---------- Source material
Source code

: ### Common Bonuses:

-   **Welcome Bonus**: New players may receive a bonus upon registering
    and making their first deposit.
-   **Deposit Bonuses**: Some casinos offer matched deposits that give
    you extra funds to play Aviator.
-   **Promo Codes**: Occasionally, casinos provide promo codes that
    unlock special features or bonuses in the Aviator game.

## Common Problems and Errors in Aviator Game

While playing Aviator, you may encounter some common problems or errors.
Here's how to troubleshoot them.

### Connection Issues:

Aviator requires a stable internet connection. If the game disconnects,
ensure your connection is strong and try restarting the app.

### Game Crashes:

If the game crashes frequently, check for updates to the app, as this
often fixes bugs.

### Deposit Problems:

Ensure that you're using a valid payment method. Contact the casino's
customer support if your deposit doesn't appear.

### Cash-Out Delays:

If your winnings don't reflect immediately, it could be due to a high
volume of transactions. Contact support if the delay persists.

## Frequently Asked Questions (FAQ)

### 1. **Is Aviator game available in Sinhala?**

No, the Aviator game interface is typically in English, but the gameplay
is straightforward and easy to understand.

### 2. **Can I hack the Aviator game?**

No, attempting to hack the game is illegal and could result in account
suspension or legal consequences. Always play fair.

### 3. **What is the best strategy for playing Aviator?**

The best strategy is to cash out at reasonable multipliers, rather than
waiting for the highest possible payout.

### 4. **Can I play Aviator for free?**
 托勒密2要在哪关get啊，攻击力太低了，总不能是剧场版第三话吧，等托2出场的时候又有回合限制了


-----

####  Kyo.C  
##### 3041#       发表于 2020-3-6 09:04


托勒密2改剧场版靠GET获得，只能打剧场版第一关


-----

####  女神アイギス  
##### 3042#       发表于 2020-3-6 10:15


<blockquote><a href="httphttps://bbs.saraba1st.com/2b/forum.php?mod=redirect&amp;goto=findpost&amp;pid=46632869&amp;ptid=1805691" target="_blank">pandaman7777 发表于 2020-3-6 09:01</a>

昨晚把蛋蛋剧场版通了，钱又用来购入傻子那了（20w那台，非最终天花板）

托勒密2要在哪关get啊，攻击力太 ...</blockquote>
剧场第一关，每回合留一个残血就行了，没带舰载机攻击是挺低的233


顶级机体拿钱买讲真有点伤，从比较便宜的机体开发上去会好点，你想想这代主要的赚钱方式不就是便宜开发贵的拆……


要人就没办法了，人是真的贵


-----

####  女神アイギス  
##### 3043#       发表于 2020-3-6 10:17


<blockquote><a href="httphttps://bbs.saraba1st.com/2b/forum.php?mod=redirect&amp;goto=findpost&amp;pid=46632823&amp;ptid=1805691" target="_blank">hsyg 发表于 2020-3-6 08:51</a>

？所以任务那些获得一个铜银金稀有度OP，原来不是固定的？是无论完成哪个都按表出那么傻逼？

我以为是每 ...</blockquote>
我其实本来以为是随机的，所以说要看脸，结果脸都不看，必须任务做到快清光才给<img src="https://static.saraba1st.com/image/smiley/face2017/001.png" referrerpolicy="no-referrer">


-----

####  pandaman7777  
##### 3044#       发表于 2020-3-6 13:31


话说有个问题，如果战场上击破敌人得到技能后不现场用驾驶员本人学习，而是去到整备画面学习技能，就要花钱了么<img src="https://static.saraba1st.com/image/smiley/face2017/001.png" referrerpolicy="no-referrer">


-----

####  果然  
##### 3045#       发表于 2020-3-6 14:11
--------------------
Transcribe each line of the data above, unaltered, from the one where "### 1. **Is Aviator" appears to the one where "发表于 2020-3-6 13:31" appears, inclusive of both.

### 1. **Is Aviator game available in Sinhala?**

No, the Aviator game interface is typically in English, but the gameplay
is straightforward and easy to understand.

### 2. **Can I hack the Aviator game?**

No, attempting to hack the game is illegal and could result in account
suspension or legal consequences. Always play fair.

### 3. **What is the best strategy for playing Aviator?**

The best strategy is to cash out at reasonable multipliers, rather than
waiting for the highest possible payout.

### 4. **Can I play Aviator for free?**
 托勒密2要在哪关get啊，攻击力太低了，总不能是剧场版第三话吧，等托2出场的时候又有回合限制了


-----

####  Kyo.C  
##### 3041#       发表于 2020-3-6 09:04


托勒密2改剧场版靠GET获得，只能打剧场版第一关


-----

####  女神アイギス  
##### 3042#       发表于 2020-3-6 10:15


<blockquote><a href="httphttps://bbs.saraba1st.com/2b/forum.php?mod=redirect&amp;goto=findpost&amp;pid=46632869&amp;ptid=1805691" target="_blank">pandaman7777 发表于 2020-3-6 09:01</a>

昨晚把蛋蛋剧场版通了，钱又用来购入傻子那了（20w那台，非最终天花板）

托勒密2要在哪关get啊，攻击力太 ...</blockquote>
剧场第一关，每回合留一个残血就行了，没带舰载机攻击是挺低的233


顶级机体拿钱买讲真有点伤，从比较便宜的机体开发上去会好点，你想想这代主要的赚钱方式不就是便宜开发贵的拆……


要人就没办法了，人是真的贵


-----

####  女神アイギス  
##### 3043#       发表于 2020-3-6 10:17


<blockquote><a href="httphttps://bbs.saraba1st.com/2b/forum.php?mod=redirect&amp;goto=findpost&amp;pid=46632823&amp;ptid=1805691" target="_blank">hsyg 发表于 2020-3-6 08:51</a>

？所以任务那些获得一个铜银金稀有度OP，原来不是固定的？是无论完成哪个都按表出那么傻逼？

我以为是每 ...</blockquote>
我其实本来以为是随机的，所以说要看脸，结果脸都不看，必须任务做到快清光才给<img src="https://static.saraba1st.com/image/smiley/face2017/001.png" referrerpolicy="no-referrer">


-----

####  pandaman7777  
##### 3044#       发表于 2020-3-6 13:31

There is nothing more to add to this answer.